# DIY broken plastic FIX



## JustWood (Feb 7, 2012)

http://www.thetoolwarehouse.net/p-8597-versachem-47809.aspx
I just have to pump this product up. I've been using this for quite a few years with much success. I've fixed everthing from broken cell phones to plastic tanks to the plastic end caps on big truck radiators (although the rad fix was temp it got me by for a week).
Just fixed the plastic housing on an electric chainsaw I bought at a yard sale for $4. Saw was like new and I didn't see the cracks till I got it home. I think the first time the previous owner used it he got the bar pinched and reefed on it breaking the housing. Saw works great now.
Make sure the area you are gluing is really  clean.
It is a 2 part epoxy that comes in a syringe that dispenses equal amounts. I use a tooth pick to mix and apply. Work fast because it sets up fast.


----------



## DeerMeadowFarm (Feb 7, 2012)

Thanks for the tip! How does it work on ATV plastic?


----------



## semipro (Feb 7, 2012)

Hmmm.  Busted one of the plastic mud flaps on my truck last night.


----------



## pyper (Feb 8, 2012)

DMF said:
			
		

> Thanks for the tip! How does it work on ATV plastic?

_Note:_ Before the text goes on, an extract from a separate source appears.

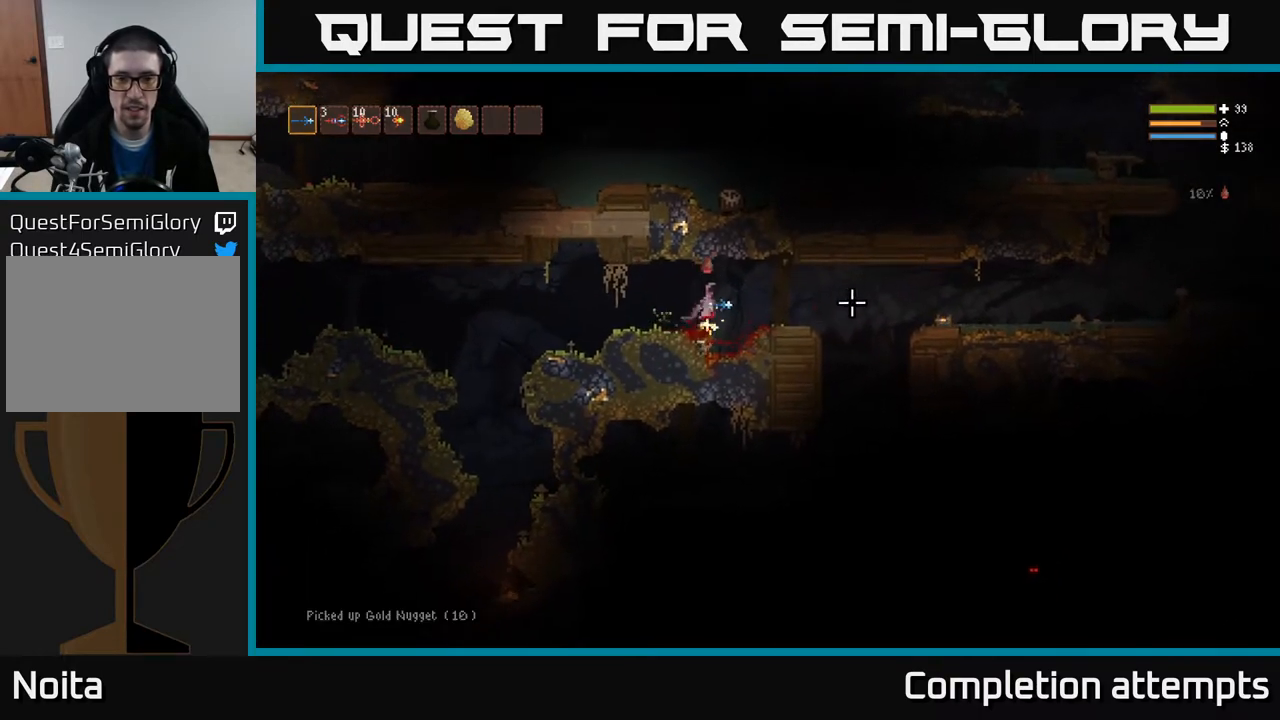
{"buttons": [], "left_stick": "right", "right_stick": "right", "events": [[33, "L2", "up"]]}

A lot of car parts are ABS plastic. No glue really works on ABS, but you can use MEK, a solvent you can buy at ACE hardware in the paint section, to melt the ABS and stick it back together -- similar to gluing model airplanes.


----------



## daveswoodhauler (Feb 8, 2012)

Also heard that Lego's are made of ABS, so you can make a slurry with the lego's to use as a bond if you don't have the ABS available


----------



## pyper (Feb 8, 2012)

The plasticware at Wendy's is soluble in MEK too, but I don't know if it's ABS. Old computer cases are ABS.

You can reinforce the broken plastic with a piece of fiberglass screen, and then work the MEK/ABS slurry into it.

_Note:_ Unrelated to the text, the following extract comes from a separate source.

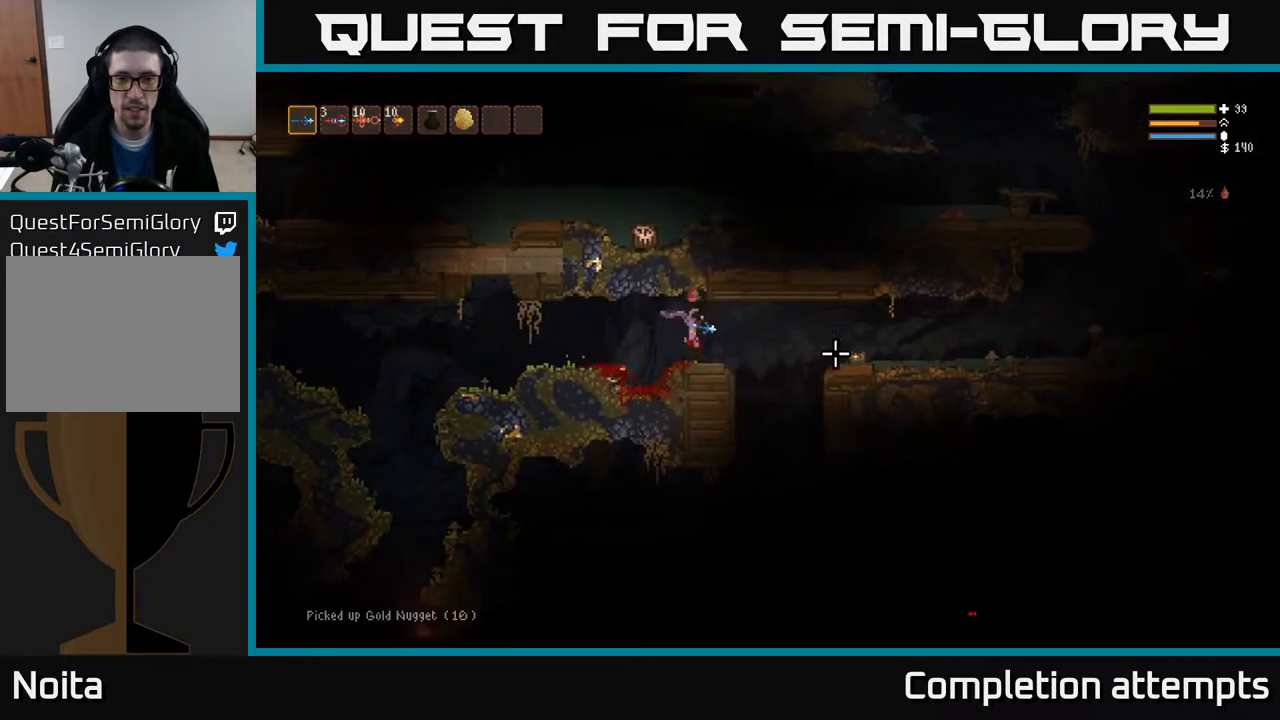
{"buttons": [], "left_stick": "right", "right_stick": "down", "events": [[150, "L2", "down"], [250, "right_stick", "down-right"], [267, "L2", "up"], [433, "right_stick", "down"]]}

ABS is UV sensitive, so you have to paint it.


----------



## Jags (Feb 8, 2012)

Anybody want to venture a guess at what type of plastic is above the bumper and to the right of the passenger tail light on a half ton dodge?  Don't ask.


----------



## GAMMA RAY (Feb 8, 2012)

That stuff is "liquid gold."...can't tell ya what I have fixed with it...really...can't tell ya.... :cheese:
I always have something "broken"...I am prone to mishaps dontcha know.... :lol:


----------



## JustWood (Feb 9, 2012)

GAMMA RAY said:
			
		

> That stuff is "liquid gold."...can't tell ya what I have fixed with it...really...can't tell ya.... :cheese:
> I always have something "broken"...I am prone to mishaps dontcha know.... :lol:


I actually fixed better than new, a pair of POS leather hybrid Harley Davidson high heels once. The heel/sole was waffled plastic crap and the hybrid leather came off the sole. Gooder than new when I wuz done!


----------



## smoke show (Feb 9, 2012)

GAMMA RAY said:
			
		

> ...can't tell ya what I have fixed with it...really...can't tell ya.... :cheese:



 :bug: 

speechless.


----------



## Backwoods Savage (Feb 9, 2012)

Thanks for the tip Lee.


----------